Abbiamo poi uno studio del Department of Labor statunitense, il quale è arrivato alla “conclusione inequivocabile che le differenze nella remunerazione tra uomini e donne sono il risultato di una moltitudine di fattori e che i dati grezzi sul wage gap non dovrebbero essere usati per giustificare un’azione correttiva. Infatti, potrebbe non esserci nulla da correggere. Le differenze che troviamo nei dati grezzi degli stipendi potrebbero essere quasi del tutto il risultato delle scelte individuali dei lavoratori e delle lavoratrici.”

Come se non bastasse, ci sono altri due elementi che ci fanno capire come il pay gap sia difficile da realizzarsi, almeno in Italia.

1) È illegale. Questo vale per (almeno) la stragrande maggioranza dei paesi occidentali. In Italia la parità salariale è già da tempo esplicitamente prevista dall’articolo 37 della Carta Costituzionale e ribadita dalla legge n. 741 del 1956, nonché dalla n. 903 del 1977. Già sarebbe impensabile di suo che i sindacati inseriscano il pay gap nei CCNL (Contratti Collettivi Nazionali di Lavoro), se poi ci aggiungiamo che è incostituzionale ci sarebbe ben poco da discutere.

2) Produrrebbe effetti che invece non osserviamo. Infatti, se davvero fosse possibile pagare di meno una donna a parità di lavoro svolto, alle aziende – specie quelle con difficoltà economiche – converrebbe assumere più donne che uomini. Risulta davvero difficile trovare ragionamenti che possano conciliare l’esistenza di un pay gap con il dato fattuale che, complessivamente, non ci sia una preferenza per le donne nelle assunzioni. Si sta parlando, insomma, di aria fritta.

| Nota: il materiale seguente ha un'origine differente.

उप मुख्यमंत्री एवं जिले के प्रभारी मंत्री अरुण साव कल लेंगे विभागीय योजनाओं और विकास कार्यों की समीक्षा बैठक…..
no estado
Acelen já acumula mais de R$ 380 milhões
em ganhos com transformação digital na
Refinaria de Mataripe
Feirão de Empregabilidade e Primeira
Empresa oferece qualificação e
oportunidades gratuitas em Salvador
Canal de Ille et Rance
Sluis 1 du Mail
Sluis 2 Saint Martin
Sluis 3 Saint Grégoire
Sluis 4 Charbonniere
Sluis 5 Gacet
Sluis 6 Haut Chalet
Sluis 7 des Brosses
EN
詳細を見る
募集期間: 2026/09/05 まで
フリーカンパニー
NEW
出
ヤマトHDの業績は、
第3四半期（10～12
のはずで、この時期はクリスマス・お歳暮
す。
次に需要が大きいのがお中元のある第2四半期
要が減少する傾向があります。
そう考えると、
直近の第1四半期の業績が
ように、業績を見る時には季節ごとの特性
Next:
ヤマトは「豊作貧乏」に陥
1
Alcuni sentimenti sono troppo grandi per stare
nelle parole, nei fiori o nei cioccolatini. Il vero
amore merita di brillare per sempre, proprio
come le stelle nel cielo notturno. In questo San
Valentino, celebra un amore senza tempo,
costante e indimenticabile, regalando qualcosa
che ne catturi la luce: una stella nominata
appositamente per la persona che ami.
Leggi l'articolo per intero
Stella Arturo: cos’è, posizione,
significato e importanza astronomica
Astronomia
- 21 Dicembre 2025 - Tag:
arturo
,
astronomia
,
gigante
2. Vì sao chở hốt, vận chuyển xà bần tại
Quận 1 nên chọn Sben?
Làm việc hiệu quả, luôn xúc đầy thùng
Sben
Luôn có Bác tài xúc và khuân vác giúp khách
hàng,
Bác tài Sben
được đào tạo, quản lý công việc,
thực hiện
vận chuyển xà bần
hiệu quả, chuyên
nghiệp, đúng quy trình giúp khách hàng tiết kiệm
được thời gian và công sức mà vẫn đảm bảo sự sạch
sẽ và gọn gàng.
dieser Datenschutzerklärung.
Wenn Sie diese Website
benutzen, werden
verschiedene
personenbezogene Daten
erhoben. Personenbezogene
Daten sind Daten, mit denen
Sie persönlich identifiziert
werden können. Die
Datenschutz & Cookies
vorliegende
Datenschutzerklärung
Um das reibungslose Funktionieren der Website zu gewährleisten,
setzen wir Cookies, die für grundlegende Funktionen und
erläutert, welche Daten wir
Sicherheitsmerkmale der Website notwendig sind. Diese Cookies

Per rispondere alla domanda che fa da titolo a quest’articolo possiamo quindi dire che di vero, in tutta questa vicenda del pay gap, ci sono solo le conseguenze di questa azione di propaganda. Ad esempio, in Galles le femministe premono affinché le donne paghino meno tasse, chiamando questo privilegio “tassazione gender-positive”, in sostituzione di quella “gender-neutral”. E questo nonostante il fatto che nel Regno Unito le donne come gruppo paghino circa 75 miliardi di sterline in meno di tasse ogni anno rispetto agli uomini. Una vera tassazione egualitaria porterebbe le donne a pagare più tasse rispetto ad ora, non meno.

A Berlino, qualche mese fa, c’è stata persino una giornata di “sensibilizzazione” sul pay gap nella quale gli uomini erano costretti a pagare più delle donne per un biglietto dei mezzi pubblici.